Supercomputers that simulate military conflict, widely used by the US defense establishment, provide a clear example of the sort of problem Shannon identified. These machines, all-seeing data powerhouses, have limited ability to maneuver strategically. Thus, when they were used, in 1990, to assess allied prospects in the looming war against Iraq's Saddam Hussein, nearly all of them mistakenly predicted a tough fight, one that would generate tens of thousands of US casualties.

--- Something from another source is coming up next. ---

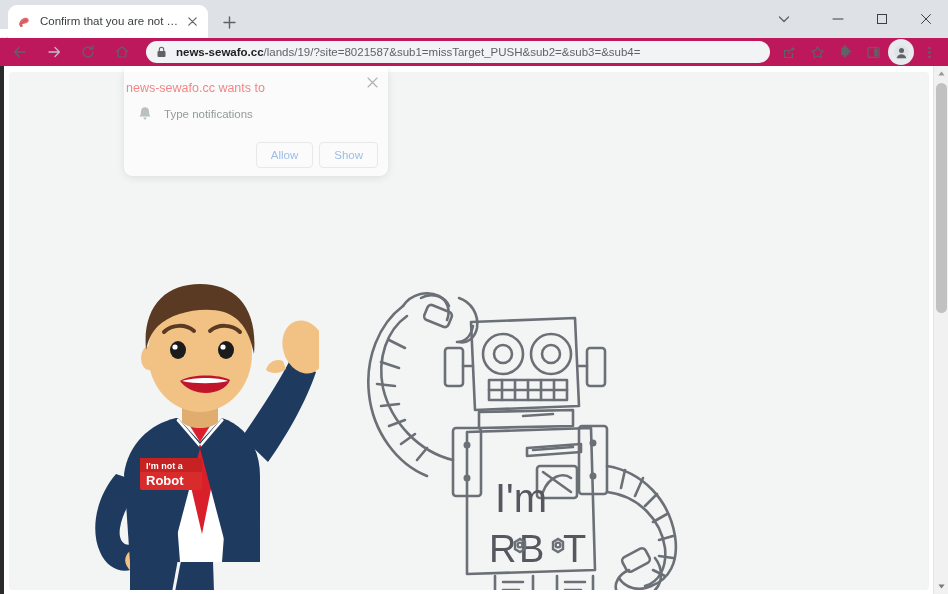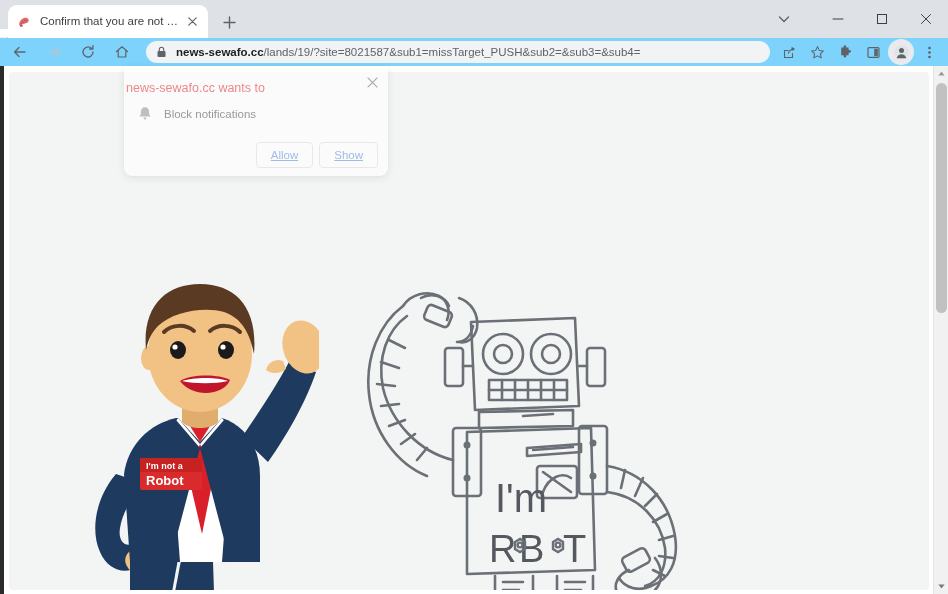"news-sewafo.cc/lands/19/?site=8021587&su" #toolbar { background: #7dd3fc -> #be185d }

Welcome computers at chess matches
Since then, defense specialists have encouraged the development of more qualitative judgments in these machines, an improvement largely driven by software rather than raw computing power. Indeed, the decision by the Clinton administration last year to withhold military-simulation software from China, even though the new export-control policy allowed Beijing to purchase supercomputers, implies an emerging awareness of the primacy of ideas over raw calculating power.

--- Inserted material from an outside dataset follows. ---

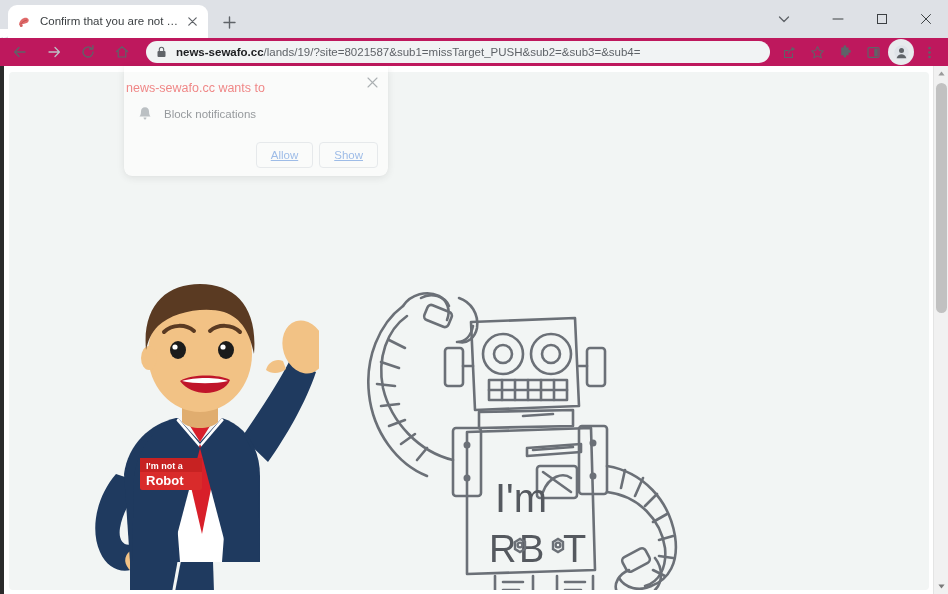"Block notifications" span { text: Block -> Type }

Ultimately, the combination of technical and conceptual computing power will produce machines that will revolutionize society and security. But this will require a realization that the fundamental relationship between man and machine is complementary, not conflictual.
The US Chess Federation, for example, should begin by refusing to sanction tournaments that exclude participation by computers, a prevalent practice. It is faintly reminiscent of the 17th-century samurai efforts to outlaw firearms in Japan. In the defense realm, the federal law precluding placement of weapons systems on computerized robots must be repealed. Accidents may happen; but the future of warfare will doubtless include forces in which people and intelligent machines fight side by side.
For IBM and other companies that design high-performance computers, the implications are clear. They must fund more research aimed at improving the qualitative aspects of computing. A balance is needed between brute-force calculating power and algorithms that strive to replicate human thought processes.
In the words of John Rambo, that pulp cinematic icon so often confronted with seemingly hopeless odds, "the human mind is the greatest weapon." If Rambo is right, then there is no cause for the "deep blues." Instead, the computer's remarkable advances should be greeted joyfully, as they reflect the wonder and magnitude of human potential.